In the search for justice, when the scandal erupted in 2012, Hayes became the poster person for City wrongdoing.
He received a 14-year sentence after a jury trial (he served five-and-a-half years).
The Supreme Court reversal of the verdict, wildly celebrated by Hayes, was less about market abuse and more about over-zealous directions of the judge to the jury at the trial.
It has become fashionable to suggest that because many traders indulged in similar efforts to fix market outcomes, that what Hayes did was ordinary rather than exceptional.

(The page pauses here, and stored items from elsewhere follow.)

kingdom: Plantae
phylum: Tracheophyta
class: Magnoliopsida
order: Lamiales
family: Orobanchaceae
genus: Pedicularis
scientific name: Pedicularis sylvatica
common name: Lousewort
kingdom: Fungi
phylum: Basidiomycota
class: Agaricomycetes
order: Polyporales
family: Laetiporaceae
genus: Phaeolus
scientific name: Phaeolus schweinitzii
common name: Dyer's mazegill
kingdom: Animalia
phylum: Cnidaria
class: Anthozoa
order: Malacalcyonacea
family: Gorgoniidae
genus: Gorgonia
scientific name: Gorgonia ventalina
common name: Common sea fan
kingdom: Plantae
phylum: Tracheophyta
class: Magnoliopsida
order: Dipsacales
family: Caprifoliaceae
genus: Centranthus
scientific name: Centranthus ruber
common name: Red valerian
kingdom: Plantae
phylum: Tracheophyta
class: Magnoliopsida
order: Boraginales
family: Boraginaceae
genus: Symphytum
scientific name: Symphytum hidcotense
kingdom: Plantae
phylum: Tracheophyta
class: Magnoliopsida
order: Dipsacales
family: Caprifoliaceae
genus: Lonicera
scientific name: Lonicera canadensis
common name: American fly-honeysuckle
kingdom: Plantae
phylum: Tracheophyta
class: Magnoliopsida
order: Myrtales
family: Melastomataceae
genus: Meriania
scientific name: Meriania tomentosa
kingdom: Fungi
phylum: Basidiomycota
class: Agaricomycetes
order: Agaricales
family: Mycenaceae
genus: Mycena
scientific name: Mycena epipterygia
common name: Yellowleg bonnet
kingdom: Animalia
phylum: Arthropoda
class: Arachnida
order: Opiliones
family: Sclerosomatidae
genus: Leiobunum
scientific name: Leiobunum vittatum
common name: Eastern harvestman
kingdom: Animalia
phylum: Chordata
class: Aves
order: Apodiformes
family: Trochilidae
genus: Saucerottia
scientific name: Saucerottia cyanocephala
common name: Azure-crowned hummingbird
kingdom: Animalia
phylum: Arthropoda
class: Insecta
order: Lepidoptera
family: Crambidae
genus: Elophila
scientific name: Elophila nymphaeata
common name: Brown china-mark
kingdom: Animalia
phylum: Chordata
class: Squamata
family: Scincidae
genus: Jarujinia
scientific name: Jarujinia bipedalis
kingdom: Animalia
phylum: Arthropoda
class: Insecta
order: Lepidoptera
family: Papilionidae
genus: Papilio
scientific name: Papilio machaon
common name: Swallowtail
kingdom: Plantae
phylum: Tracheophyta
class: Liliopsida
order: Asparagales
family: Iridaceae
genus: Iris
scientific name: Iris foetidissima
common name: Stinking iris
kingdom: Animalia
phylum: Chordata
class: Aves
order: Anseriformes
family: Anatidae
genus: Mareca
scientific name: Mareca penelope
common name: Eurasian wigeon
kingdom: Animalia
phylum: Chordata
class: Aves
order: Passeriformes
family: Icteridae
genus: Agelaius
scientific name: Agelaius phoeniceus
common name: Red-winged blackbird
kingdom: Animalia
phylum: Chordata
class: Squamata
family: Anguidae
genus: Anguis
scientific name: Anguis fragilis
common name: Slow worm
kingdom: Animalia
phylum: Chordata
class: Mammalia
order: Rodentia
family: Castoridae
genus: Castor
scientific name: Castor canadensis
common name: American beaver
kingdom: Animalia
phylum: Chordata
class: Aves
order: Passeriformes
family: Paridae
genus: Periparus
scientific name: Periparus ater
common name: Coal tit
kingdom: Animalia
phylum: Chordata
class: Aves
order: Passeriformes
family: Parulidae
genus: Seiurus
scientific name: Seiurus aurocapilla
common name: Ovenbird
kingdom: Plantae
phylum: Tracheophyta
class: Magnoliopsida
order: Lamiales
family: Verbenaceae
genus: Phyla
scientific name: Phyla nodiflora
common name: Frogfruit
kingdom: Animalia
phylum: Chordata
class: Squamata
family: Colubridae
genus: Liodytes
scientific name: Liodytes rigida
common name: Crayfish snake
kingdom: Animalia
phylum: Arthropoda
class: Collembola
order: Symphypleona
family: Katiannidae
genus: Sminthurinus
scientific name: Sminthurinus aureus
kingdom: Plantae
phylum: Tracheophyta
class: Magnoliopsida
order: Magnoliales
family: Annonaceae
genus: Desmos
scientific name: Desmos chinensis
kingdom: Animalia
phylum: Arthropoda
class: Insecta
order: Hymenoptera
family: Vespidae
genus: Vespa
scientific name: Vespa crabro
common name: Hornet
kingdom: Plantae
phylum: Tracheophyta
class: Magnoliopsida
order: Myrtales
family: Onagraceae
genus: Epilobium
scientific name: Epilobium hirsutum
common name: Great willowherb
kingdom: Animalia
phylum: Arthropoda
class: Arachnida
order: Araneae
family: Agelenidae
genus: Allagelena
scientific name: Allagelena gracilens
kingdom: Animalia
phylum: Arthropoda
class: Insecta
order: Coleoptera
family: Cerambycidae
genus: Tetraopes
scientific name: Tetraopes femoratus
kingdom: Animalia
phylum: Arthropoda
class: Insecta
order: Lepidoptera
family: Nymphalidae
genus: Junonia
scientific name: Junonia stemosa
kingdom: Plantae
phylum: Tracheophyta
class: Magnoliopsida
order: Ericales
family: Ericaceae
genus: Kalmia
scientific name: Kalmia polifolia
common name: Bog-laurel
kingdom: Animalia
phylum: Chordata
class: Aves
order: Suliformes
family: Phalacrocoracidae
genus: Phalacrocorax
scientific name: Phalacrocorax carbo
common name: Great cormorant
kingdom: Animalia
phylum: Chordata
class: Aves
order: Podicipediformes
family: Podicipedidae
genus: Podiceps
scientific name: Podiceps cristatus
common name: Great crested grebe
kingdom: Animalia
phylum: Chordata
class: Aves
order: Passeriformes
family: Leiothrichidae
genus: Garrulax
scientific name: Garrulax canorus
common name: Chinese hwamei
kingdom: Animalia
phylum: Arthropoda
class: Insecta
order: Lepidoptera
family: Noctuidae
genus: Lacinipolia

Cheating should never be acceptable. Market participants on the other side of the transaction will have lost out because of a lack of honesty and transparency.
The context of Hayes' conviction and sentencing must be understood. The Serious Fraud Office (SFO) needed victories, having failed to bring anyone to justice during the Great Financial Crisis in 2008.
Taxpayer anger was running high and Hayes, by his own confession, was an easy target. Nothing could be pinned on more senior executives.
But in one of his best moments, the then Governor of the Bank of England, Mervyn King, summoned Barclays grandees to Threadneedle Street and demanded the head of chief executive Bob Diamond.
For as long as I can remember reviews into the judiciary have made the case against jury trials for fraud. It is argued that City malfeasance is too complex for ordinary mortals and some kind of tribunal system should be established.
This was first recommended by the Roskill Report in the 1980s, repeated by Lord Justice Auld in 2001 and endorsed again by Lord Leveson this month. All wanted to substitute financial experts sitting with a judge.
The target should not be the jury system. The real villains are overpaid City law firms and barristers who shut witnesses down by claiming 'privilege', long delays for white-collar cases and efforts to drown jurors in thousands of pages of incomprehensible testimony.
The SFO takes far too long to investigate and bring prosecutions, overcomplicates, and then claims the law is not fit for purpose.
Contrast Britain's sclerotic justice with that in the US where bitcoin rascal Sam Bankman-Fried of FTX was indicted, tried and sentenced in just over a year. It was ever thus.
Instead of cheering Hayes' triumph, we should bemoan the fact that the route to financial justice is so deeply flawed.
Wrong boot
Rachel Reeves' purpose in seeking to remove the 'boot on the neck' of business by slashing red tape is to gee-up investment in British innovation.
One fears that taxes already imposed on wealth, abolition of non-domicile status, higher capital gains and inheritance tax levies already are driving the companies we want in Britain to cash out and scram.
Latest is fintech-forex group Alpha, which is accepting a £1.8billion bid from US competitor Corpay. The 55 per cent premium based on the share price in May appears generous.
It is less convincing when one considers the infamous 'London discount' to New York. Some recent tech bids achieved a whopping 96 per cent upside.
One might have hoped that chairman Jayne-Anne Gadhia, of Virgin Money fame, and Clive Kahn, chief executive of Travelex in its glory days, might have shown more resistance.
Pressure, however, to take the money and run is overwhelming.
Sinking sun
In the 1980s and 1990s the rising economic power of Japan and its investment in the US were seen as an enormous threat to US hegemony, as portrayed in Michael Crichton's novel 'Rising Sun' and subsequent movie.
In Trump's America it is very different. The price for lowering car tariffs is that Japan spends £405billion on inward investment in the US. How the world turns!